Solar Orbiter captures first-ever images of the Sun’s mysterious poles
text_fieldsIn a historic achievement for space science, the Solar Orbiter spacecraft has captured the first images of the Sun’s poles, offering scientists an unprecedented look at our star’s magnetic behavior and solar activity.
The European Space Agency (ESA), in collaboration with NASA, released the images taken in March, showcasing the Sun’s south pole during a period of heightened solar activity.
Launched in 2020 from Florida, the Solar Orbiter was designed to provide a deeper understanding of solar phenomena, including the solar magnetic field, the solar cycle, and solar wind. Until now, all solar observations were made from Earth’s orbital plane — known as the ecliptic — which limited visibility to the Sun’s equatorial regions.
To overcome this, Solar Orbiter executed a gravity assist maneuver using Venus in February, allowing it to tilt its path and observe the Sun from an angle 17 degrees below the equator. This maneuver enabled the spacecraft to capture groundbreaking images of the south pole, with data from the north pole expected to arrive in the coming weeks or months.
“The best is still to come. What we have seen is just a first quick peek,” said solar physicist Sami Solanki from Germany’s Max Planck Institute for Solar System Research, who leads the team operating the spacecraft’s Polarimetric and Helioseismic Imager instrument.
Solanki added, “The spacecraft observed both poles, first the south pole, then the north pole.”
The images reveal a chaotic magnetic environment at the poles, which scientists believe is linked to the current peak of the Sun’s 11-year solar cycle — a period when the magnetic field is preparing to reverse.
“Whilst the Earth has a clear north and south pole, the Solar Orbiter measurements show both north and south polarity magnetic fields are currently present at the south pole of the sun,” noted solar physicist Hamish Reid of University College London. “This happens during the maximum activity of the solar cycle when the sun’s magnetic field is about to flip.”
Reid also emphasised, “What we have been missing to really understand this (solar cycle) is what is actually happening at the top and bottom of the sun.”
The spacecraft is also studying the solar wind — a continuous stream of charged particles released from the Sun’s outer layers — and its role in forming the heliosphere, the massive bubble encompassing the solar system.
“The data that Solar Orbiter obtains during the coming years will help modelers in predicting the solar cycle,” Reid explained. “This is important for us on Earth because the sun’s activity causes solar flares and coronal mass ejections which can result in radio communication blackouts, destabilise our power grids, but also drive the sensational auroras.”

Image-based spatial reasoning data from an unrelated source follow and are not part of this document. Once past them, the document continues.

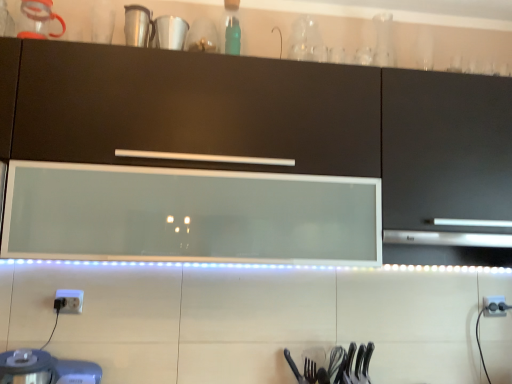
Question: Considering the positions of white glossy cup at upper center and white plastic electric outlet at lower right, which ranks as the 1th electric outlet in back-to-front order, in the image, is white glossy cup at upper center taller or shorter than white plastic electric outlet at lower right, which ranks as the 1th electric outlet in back-to-front order,?

Choices:
 (A) tall
 (B) short

Answer: (A)

Question: From the image's perspective, is white glossy cup at upper center positioned above or below white plastic electric outlet at lower right, the first electric outlet in the bottom-to-top sequence?

Choices:
 (A) above
 (B) below

Answer: (A)

Question: Which object is the closest to the polished metal fork at lower center?

Choices:
 (A) white plastic electric outlet at lower right, which ranks as the 1th electric outlet in back-to-front order
 (B) white glossy cup at upper center
 (C) transparent glass range hood at center
 (D) matte black cabinet at center
 (E) white plastic electric outlet at lower left, the first electric outlet positioned from the left

Answer: (C)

Though the Sun is about 93 million miles (149 million km) from Earth, its activity has a profound impact on our planet. Understanding its magnetic dynamics, especially at the poles, is essential to anticipating and mitigating the effects of space weather.
While the 1990s-era Ulysses mission also ventured over the Sun’s poles, it lacked optical instruments. “Ulysses, however, was blind in the sense that it did not carry any optical instruments — telescopes or cameras — and hence could only sense the solar wind passing the spacecraft directly, but could not image the sun,” Solanki explained.